As I type, I am on the road from Ithaca, N.Y., where I spoke at a broadly attended community summit. At this event, it was announced, to much surprise, that nonprofit leaders made up one-half of the membership of the local Chamber of Commerce. In subsequent conversations during my three-day visit, many of the city’s leaders and legislators took pride in detailing their volunteer activities, which often included both direct service and membership on local boards of directors. Many others acknowledged that they had cut their economic eyeteeth working for some of the city’s numerous nonprofits. In this semirural community, powered in large part by Cornell University yet surrounded by communities withering for lack of jobs and investment, leaders from all sectors are beginning to ponder aloud whether re-examining and even redrawing the boundaries that used to demarcate for-profit and not-for-profit businesses could reveal an economic engine that could lead a community into an exciting era of productivity and prosperity.
Case in point: Challenge Industries, an amazing charity I encountered following a prior speaking engagement at Ithaca College. Challenge had historically trained and placed men and women with developmental disabilities or other barriers in jobs. Now, with the success of a revenue-generating “social enterprise” called Finger Lakes Fresh, they have become a major employer themselves, generating income, taxes and new jobs.

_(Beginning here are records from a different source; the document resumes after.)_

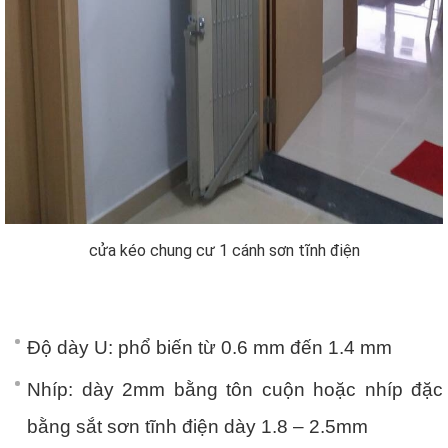
cửa kéo chung cư 1 cánh sơn tĩnh điện
Độ dày U: phổ biến từ 0.6 mm đến 1.4 mm
Nhíp: dày 2mm bằng tôn cuộn hoặc nhíp đặc
bằng sắt sơn tĩnh điện dày 1.8 – 2.5mm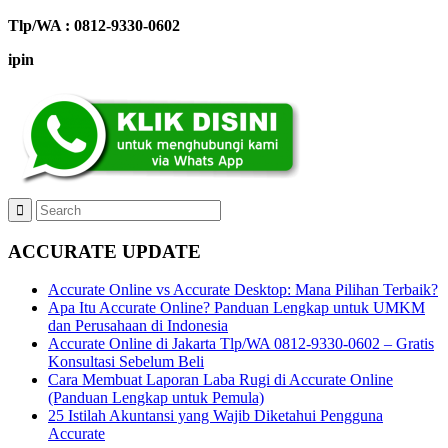
Tlp/WA : 0812-9330-0602
ipin
ACCURATE UPDATE
Accurate Online vs Accurate Desktop: Mana Pilihan Terbaik?
Apa Itu Accurate Online? Panduan Lengkap untuk UMKM
dan Perusahaan di Indonesia
Accurate Online di Jakarta Tlp/WA 0812-9330-0602 – Gratis
Konsultasi Sebelum Beli
Cara Membuat Laporan Laba Rugi di Accurate Online
(Panduan Lengkap untuk Pemula)
25 Istilah Akuntansi yang Wajib Diketahui Pengguna
Accurate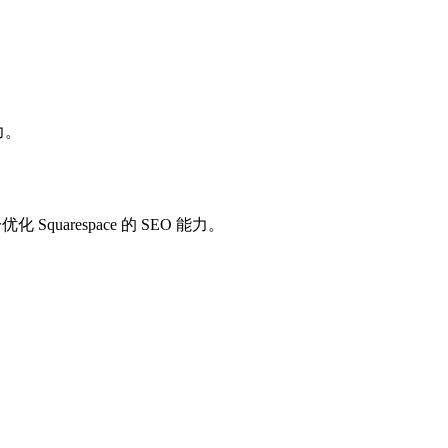
力。
arespace 的 SEO 能力。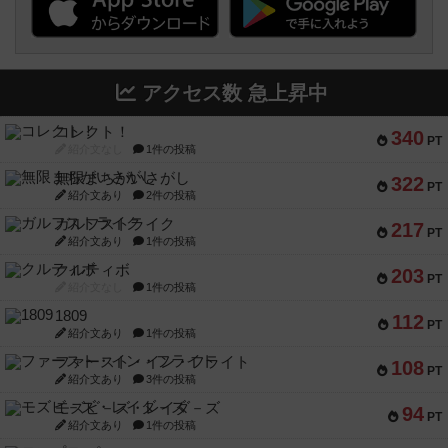
アクセス数 急上昇中
コレクト！
340
PT
紹介文なし
1件の投稿
無限まちがいさがし
322
PT
紹介文あり
2件の投稿
ガルフストライク
217
PT
紹介文あり
1件の投稿
クルティボ
203
PT
紹介文なし
1件の投稿
1809
112
PT
紹介文あり
1件の投稿
ファースト・イン・フライト
108
PT
紹介文あり
3件の投稿
モズビ－ズ・レイダ－ズ
94
PT
紹介文あり
1件の投稿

Currently located in a set of greenhouses donated by Cornell University, this hydroponic business produces a year-round yield of Boston lettuce, bok choy and other greens, and gives a few dozen clients not only a paycheck but job security that will allow them to thrive when their aging parents pass. Because of partnerships with progressive grocery stores, Finger Lakes is about to expand and employ even more men and women who used to be viewed as “unemployable.” The success of their hydroponic business has inspired their board to make calculated investments in other businesses, setting Challenge on a path that could soon make them a major employer in the northern half of the Empire State.
Challenge Industries is at the forefront of a new era in America’s economic evolution. It has benefitted from dynamic leadership not only from within its own shop but also from leadership in the broader community that wants to support more and more local charitable organizations as they grow in a similar direction—-away from the service culture and the fickle grant cycle of foundations that often leaves groups struggling and anemic—-toward organizations that partner, pool resources, get loans, do business and generate new revenue, while simultaneously addressing entrenched social issues with audacity.
The program I founded 20 years ago is a similar “social enterprise.” On a daily basis, the DC Central Kitchen recovers almost two tons of food donated from local foodservice businesses, which is prepared into nutritious meals for city shelters, senior centers or after-school programs (saving our city millions annually). During this process, we also train unemployed men and women and former convicts or addicts for foodservice jobs. The Kitchen now runs Fresh Start, a revenue-generating catering company, which has allowed us to employ graduates, pay solid wages and purchase produce from local farmers (almost $500,000 worth last year), further leveraging our social and economic impact. Every day of the year, good food isn’t wasted, residents get healthy meals, social service agencies save precious financial resources, the unemployed find work, the government gets payroll taxes and local farmers find a new market for their nutritious products. In the words of the excited widow at the Friday night church social—“BINGO!!”
But to take these experiments in community wealth building up a notch, we need to elect a new generation of political leaders who see America’s charitable sector not as mere do-gooders but as potential partners that can help them achieve a bold vision for their cities and states and for our country.
America will elect 36 new governors in 2010. Can you imagine any candidate for higher office standing before the local Board of Trade or Chamber of Commerce without a detailed plan for how they would partner with businesses? Now is the time to advance a similar standard for the equally important nonprofit sector. And in that pursuit, America’s nonprofits must begin to enter the political dialogue, not to endorse candidates or champion parties, but to insure that every candidate displays an in-depth understanding of the full assets of the community and forwards a detailed plan for how they would utilize them to create jobs and expand the economy.
Charities in America generate almost one-tenth of the American economy and employ an equal proportion of our national workforce. For the sake of our collective economic future, we must now move beyond the historic and outdated divide between the two and consider the potential of merging charity and commerce.